No kidding. Moving from Open Cluster Software stack (OCS 4.1.1) with Redheat Enterprise Linux AS (RHEL 4.3) towards OCS 5.1 with RHEL 5.1 means a ton of changes. We'll also migrate from Load Scheduler Facility (LSF) version 6.2 to version 7.0.2.
The approach taken is to make the old ionode server a new head node, petaltail.wesleyan.edu, and grab a couple of compute nodes and set up and configure a tiny new cluster. Once all the software has been recompiled and the scheduler is up and running, we'll open it up for testing. Then we need to decide how we add the other compute nodes.
Below are some mental notes of all the changes which will impact the use of the cluster. Details added as we progress.
In the end I'm anticipating to make swallowtail the master LSF node and commercial software license server. So nothing changes for the users. Host petaltail will become a backup LSF master node and will also act as the installer node, that is, the node that manages and images the compute nodes. We can entertain the idea of also making petaltail a compute node (perhaps allocate 4 job slots).
Dear Swallowtail Users,
The new cluster environment is taking shape. Our new head node, our old io-node, is called petaltail.wesleyan.edu and can be treated similar to swallowtail. A petaltail is a very, very tiny dragonfly found in the local area. Two compute nodes are attached, one on infiniband and one on the ethernet switch. LSF has been upgraded to 7.0. I'm currently running a stress test so do no be alarmed by the massive amounts of jobs flying by.
In order to get familiar with this new host please read https://dokuwiki.wesleyan.edu/doku.php?id=cluster:72 (there are more new pages on the main page too).
Most of what will change are paths to software locations. Since that was forced upon us, an entire overhaul of the software area was undertaken. All software was recompiled against a default compiler unless so noted. Also all MPI libraries are compiled against a default flavor supporting both infiniband and ethernet switches.
I'm requesting that each of you run small programs and test the software you are using. Duplicate results obtained on swallowtail on this new host.

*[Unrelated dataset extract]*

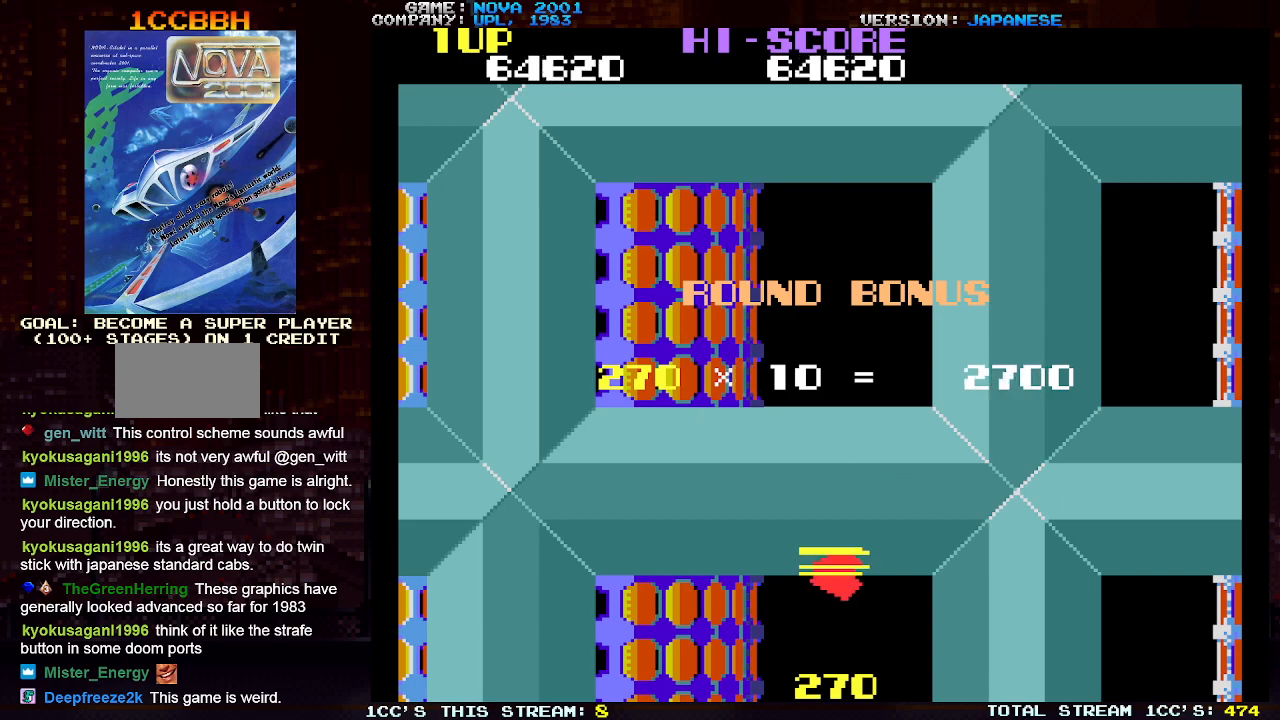
{"buttons": ["SQUARE", "TRIANGLE"], "left_stick": "left", "events": [[167, "left_stick", "right"], [233, "left_stick", "center"], [350, "left_stick", "right"], [417, "left_stick", "center"], [467, "left_stick", "left"]]}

Then a month from now we can decide to take a non-reverseable step and ingest the other compute nodes.
In the end swallowtail will be a backup LSF master candidate and hold the commercial software packages.
I can meet with individuals as needed this month to work on problems found. I will publish problems i receive on the bottom of this page so you can check if a bug you found was already reported.
It is time to plan the migration of the compute nodes from swallowtail to petaltail. This migration is destructive, iow nodes will be rebuild and joined to this new head node running Open Cluster Stack v5.1 and Redhat Linux 5.1 and Load Scheduler Facility 7.0. More on this topic
I will need half+ of a workday to do this with follow up testing. Are there any conflicts if I pick a day between June 6th and June 14th. Please email me suggestions directly. The steps of the migration will roughly go like this:
- block ssh access to swallowtail
- halt jobs, halt compute nodes
- reimage nodes using petaltail
- reconfigure LSF queues (&licenses, remove & add)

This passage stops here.